With the approval of the “PM-eBus Sewa” bus scheme for augmenting city bus operations by the Union Cabinet, India’s path towards achieving its net zero targets by 2070 is lauded by many. The scheme would have an estimated cost of Rs. 57,613 crore, out of which Rs. 20,000 crore will be provided as a subsidy by the Central government, and the state governments and ULBs will be responsible for raising the remaining funds. This scheme would adopt a PPP model for deploying 10,000 e-buses in 169 cities and would support bus operations for 10 years. The cities are said to be chosen through a challenge method with a benchmark population of 3 lakh and above, and priority will be given to cities that lack organised bus services. As the Finance Minister, Smt. Nirmala Sitharaman, stated in her budget speech this year, the focus of the deployment of these buses would be in tier 2 and tier 3 cities.

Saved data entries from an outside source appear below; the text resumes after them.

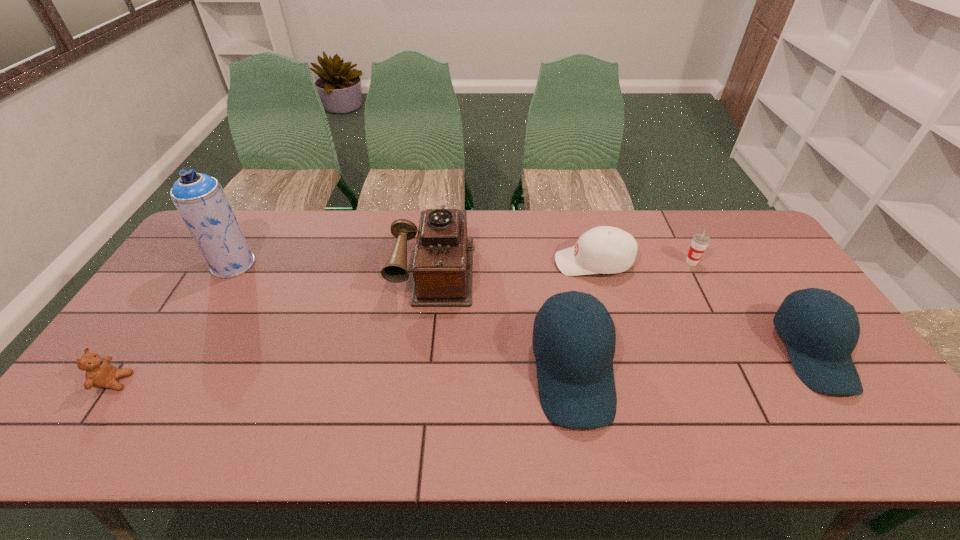
The width and height of the screenshot is (960, 540). I want to click on the fifth closest object to the second shortest baseball cap, so click(x=199, y=198).

Choose which baseball cap is the third nearest neighbor to the cup. Please provide its 2D coordinates. Your answer should be formatted as a tuple, i.e. [(x, y)], where the tuple contains the x and y coordinates of a point satisfying the conditions above.

[(576, 386)]

Locate an element on the screen. The width and height of the screenshot is (960, 540). baseball cap that stands as the third closest to the leftmost object is located at coordinates (820, 351).

This screenshot has width=960, height=540. In order to click on free space that satisfies the following two spatial constraints: 1. on the front-facing side of the farthest baseball cap; 2. on the front-facing side of the tallest baseball cap in this screenshot , I will do `click(623, 372)`.

The image size is (960, 540). I want to click on free space that satisfies the following two spatial constraints: 1. on the front-facing side of the shortest baseball cap; 2. on the front-facing side of the tallest baseball cap, so click(623, 372).

Where is `free space that satisfies the following two spatial constraints: 1. on the side of the sixth object from left to right with the logo; 2. on the front-facing side of the shortest baseball cap`? The height and width of the screenshot is (540, 960). free space that satisfies the following two spatial constraints: 1. on the side of the sixth object from left to right with the logo; 2. on the front-facing side of the shortest baseball cap is located at coordinates (692, 262).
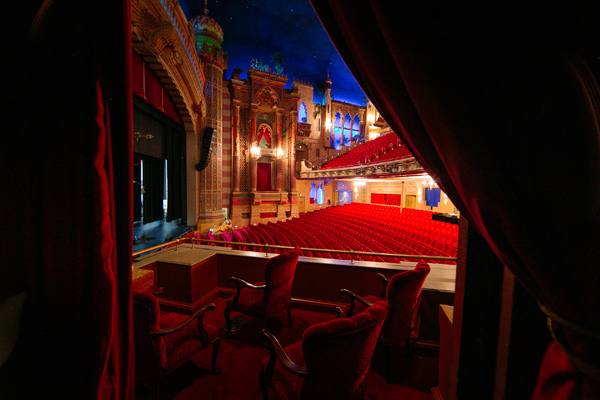
I want to click on black curtains, so click(x=175, y=188), click(x=155, y=189), click(x=137, y=192), click(x=157, y=129).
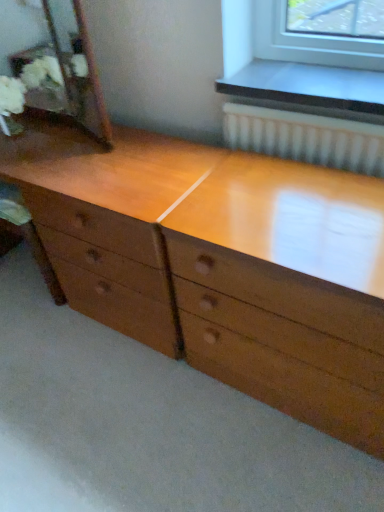
Question: Is wooden mirror at left thinner than light brown wood chest of drawers at center?

Choices:
 (A) no
 (B) yes

Answer: (B)

Question: From the image's perspective, does wooden mirror at left appear lower than light brown wood chest of drawers at center?

Choices:
 (A) no
 (B) yes

Answer: (A)

Question: Is wooden mirror at left behind light brown wood chest of drawers at center?

Choices:
 (A) yes
 (B) no

Answer: (A)

Question: Can you confirm if wooden mirror at left is positioned to the right of light brown wood chest of drawers at center?

Choices:
 (A) no
 (B) yes

Answer: (A)

Question: Does wooden mirror at left touch light brown wood chest of drawers at center?

Choices:
 (A) no
 (B) yes

Answer: (A)

Question: Considering the relative sizes of wooden mirror at left and light brown wood chest of drawers at center in the image provided, is wooden mirror at left bigger than light brown wood chest of drawers at center?

Choices:
 (A) no
 (B) yes

Answer: (A)

Question: From a real-world perspective, is light brown wood chest of drawers at center on top of wooden mirror at left?

Choices:
 (A) yes
 (B) no

Answer: (B)

Question: Is light brown wood chest of drawers at center thinner than wooden mirror at left?

Choices:
 (A) no
 (B) yes

Answer: (A)

Question: Is light brown wood chest of drawers at center shorter than wooden mirror at left?

Choices:
 (A) yes
 (B) no

Answer: (B)

Question: Can you confirm if light brown wood chest of drawers at center is positioned to the left of wooden mirror at left?

Choices:
 (A) no
 (B) yes

Answer: (A)

Question: Is light brown wood chest of drawers at center surrounding wooden mirror at left?

Choices:
 (A) yes
 (B) no

Answer: (B)

Question: Considering the relative positions of light brown wood chest of drawers at center and wooden mirror at left in the image provided, is light brown wood chest of drawers at center to the right of wooden mirror at left from the viewer's perspective?

Choices:
 (A) no
 (B) yes

Answer: (B)

Question: From the image's perspective, is light brown wood chest of drawers at center located above or below wooden mirror at left?

Choices:
 (A) above
 (B) below

Answer: (B)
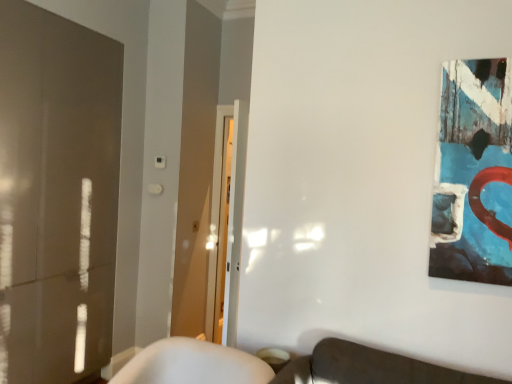
The height and width of the screenshot is (384, 512). Identify the location of free spot above matte glass door at left (from a real-world perspective). (73, 21).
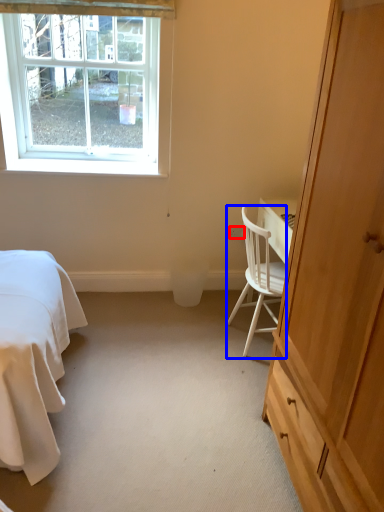
Question: Which point is further to the camera, power outlet (highlighted by a red box) or chair (highlighted by a blue box)?

Choices:
 (A) power outlet
 (B) chair

Answer: (A)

While the scheme is a welcome move to bridge the demand deficit for buses in Indian cities, the implementation level challenges of e-buses that still prevail in most Indian cities need to be fairly analysed to successfully implement the scheme at the ground level. States or cities will be responsible for running the bus services under this scheme and making payments to the bus operators on a per kilometre basis. However, this is a challenging step given the already dying situation of most STUs, making them unable to finance resources for efficiently maintaining these e-buses. Financial constraints also affect the majority of city bus transport SPVs established under PPP models, such as PMPML in Pune, AICTSL in Indore, and JCTSL in Jaipur, which are owned and managed by the Urban Local Bodies. Despite adopting PPP models in the past, the private operators are given very little autonomy, due to which these models have not been able to leverage different business avenues.
Transitioning to e-buses would have remained a far-fetched dream for India if it were not for the existence of the private bus sector. Given that the private sector controls 92% of the 2.2 million buses owned by the public and private sectors combined in India, the share of private players in the bus transport ecosystem is evident. There are around 20 lakh private sector buses and 1.5 lakh public sector buses, according to the MoRTH's Road Transport Year Book (2018–19). Despite the dominance of the private sector, the policies and regulations that hinder the enhancement of competition have limited the provision of quality bus services. The procurement and maintenance of e-buses have been challenging for private players.
The tendency of most states and cities to adopt low-cost bidding has led to anti-competitive practices whereby small operators who cannot operate at such low quotes ultimately do not get a chance to compete. The high upfront capital cost and unfavourable lending patterns of banks towards e-buses that supply buses to STUs, due to the poor financial condition of STUs, make it hard for small operators to enter the market. While these schemes prioritise decarbonising the transport sector, a lot of challenges that are still prevalent in various PPP models, such as operational efficiency, charging time, and e-bus driving range issues, can still prevail despite the implementation of this scheme. Certain cities where e-buses are already plying, like Hubli-Dharwad, have highlighted issues pertaining to the foreign make of the bus, due to which spare parts are to be outsourced, leading to delays in the maintenance of buses. Changes in financial structuring will be needed to provide funds for OEMs, battery producers, charging stations, and end users. However, this would be challenging given that e-bus contracts are made for 10–12 years.
However, mere electrification of fleets would not address India’s growing concerns about the lack of an integrated public transport system. It is ideal that in a country with more than 2 million registered buses, there would be no appreciable reduction in carbon emissions from the addition of 10,000 e-buses, which are neither replacing old buses nor located in cities with significant carbon emissions.
Bus infrastructure, multimodal interchanges, national common mobility card-based automated fare collection system, charging infrastructure, etc. will be constructed as part of this scheme's green urban mobility programme. This is a commendable move and should also be supported by policy changes to formalise intermediate public transport, such as shared autos, to ensure first and last-mile connectivity. Commuters often opt out of using buses due to a lack of connectivity, accessibility, and information. They do not have the luxury of choosing if they want to board an electric or diesel bus, as the number of buses and the frequencies do not meet passenger demands. The overarching consideration in this case is the need for better implementation strategies while formulating such commendable policies that can support the transport industry and India’s path to net zero by 2070.